Exercise task
State, from the forum thread below, on which GPU a reply says __device__ variables are allocated.

On which device are __device__ variables allocated?

I am using a D870. Running the deviceQuery example in the SDK tells me there are three CUDA devices;
device 0 = Quadro FX 1700
device 1 = Tesla C870
device 2 = Tesla C870

The program I am experimenting with declares several device arrays, and in the main function I set the device with the cudaSetDevice(device) function where device = 0,1,2.

Now when I run the program on each device I get three different behaviours.
device = 0 -> two small blocks of nan in the output
device = 1 -> the output contains no nan but is wrong
device = 2 -> every kernel has an unspecified launch failure

The arrays are large but not too large to occupy all global memory on each device.

I have been using device arrays for months, setting device = 1, and results have been always been good. But since moving to larger arrays this trouble is occuring.

What is happening? Are the arrays being allocated across more than one device? Is there a default device number used for __device-_variables?

This is a very very valid interesting question. Never discussed before…

With a multi-GPU setup, this can really be confusing…

Me 2 Awaiting an answer for this… Thanks

device variables will be allocated on whichever GPU your context is associated with, as will constant and texture references.

Your problem is probably from something else… How are you accessing the device variable on the host? cudaMemcpy(To/From)Symbol is the only way. (or… cudaGetSymbolAddress…)

But device variables are NOT associated with any context…

For example:

I could declare

__device__ float mydata[1000]

On a multi-GPU application, where will this data be ??

Can some1 answer this question please?

Wherever the context is? Consider it thread-local storage.

Arrays declared as “device float mydata[4000]” have been used like global memory even by the SDK kernels AFAIK.

Say –

  1. I spawn 2 threads in my application

  2. Each thread does a cudaSetDevice to separate CUDA GPU (GPU0 and GPU1)

  3. Each thread spawns the same kernel that accesses mydata

Will “mydata” be present on GPU0 and GPU1?

Best Regards,


why not write a quick experiment.

Supplied information
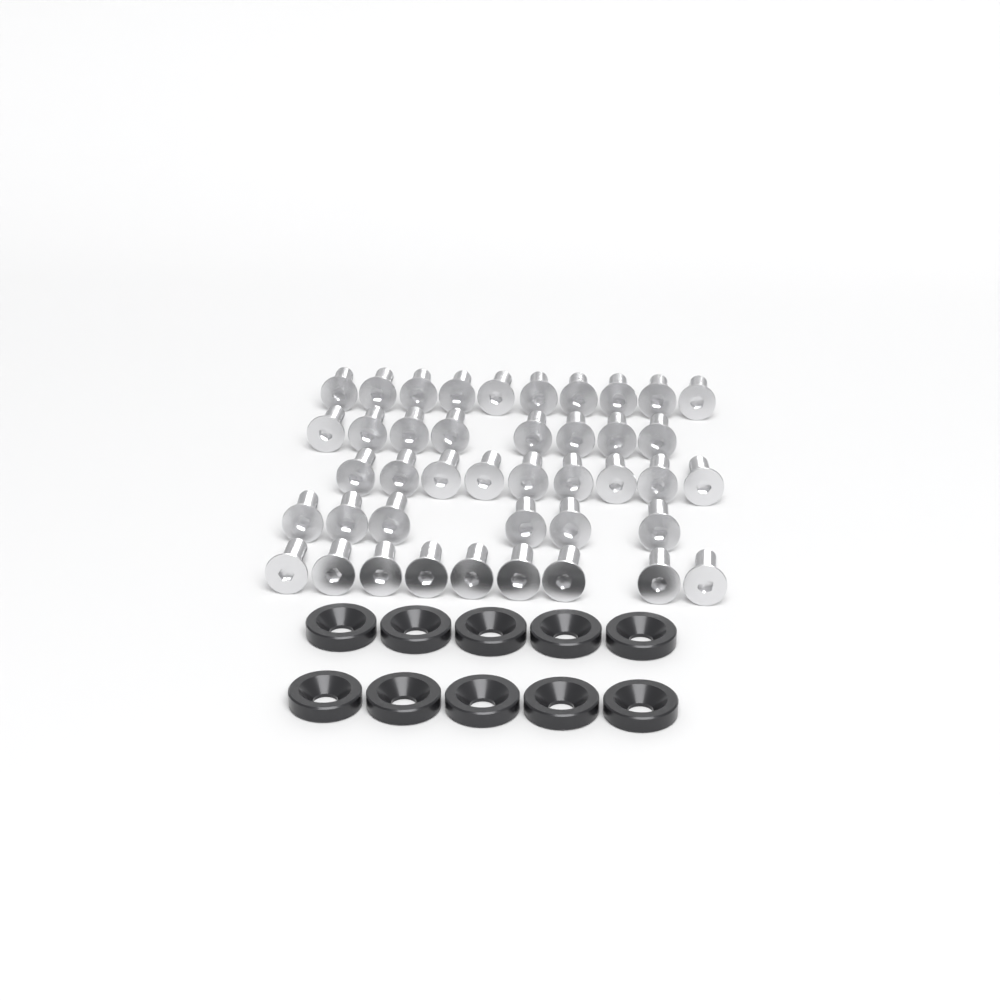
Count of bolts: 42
--
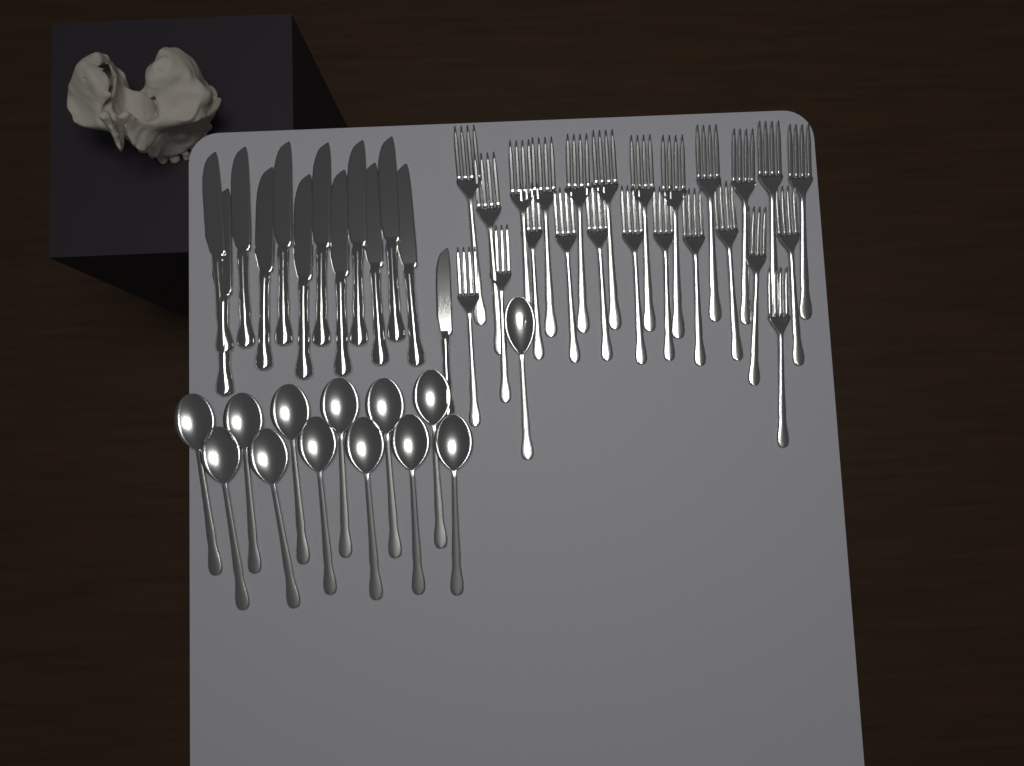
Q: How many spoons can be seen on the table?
...
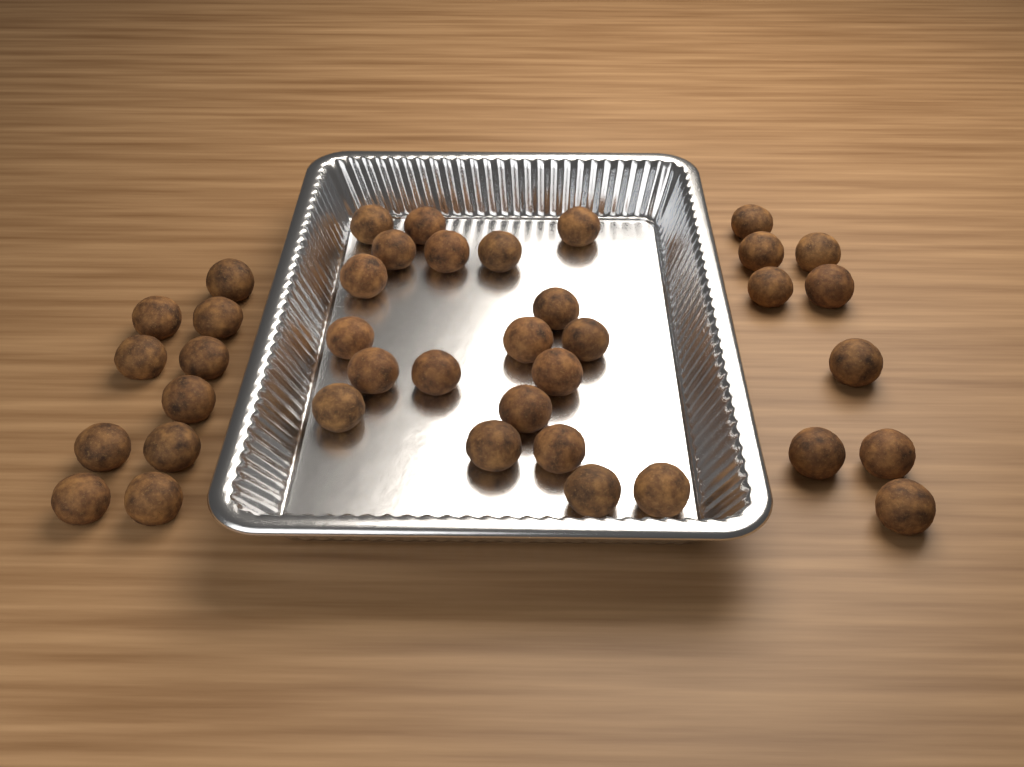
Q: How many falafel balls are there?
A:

Expected answer
On whichever GPU the context is associated with.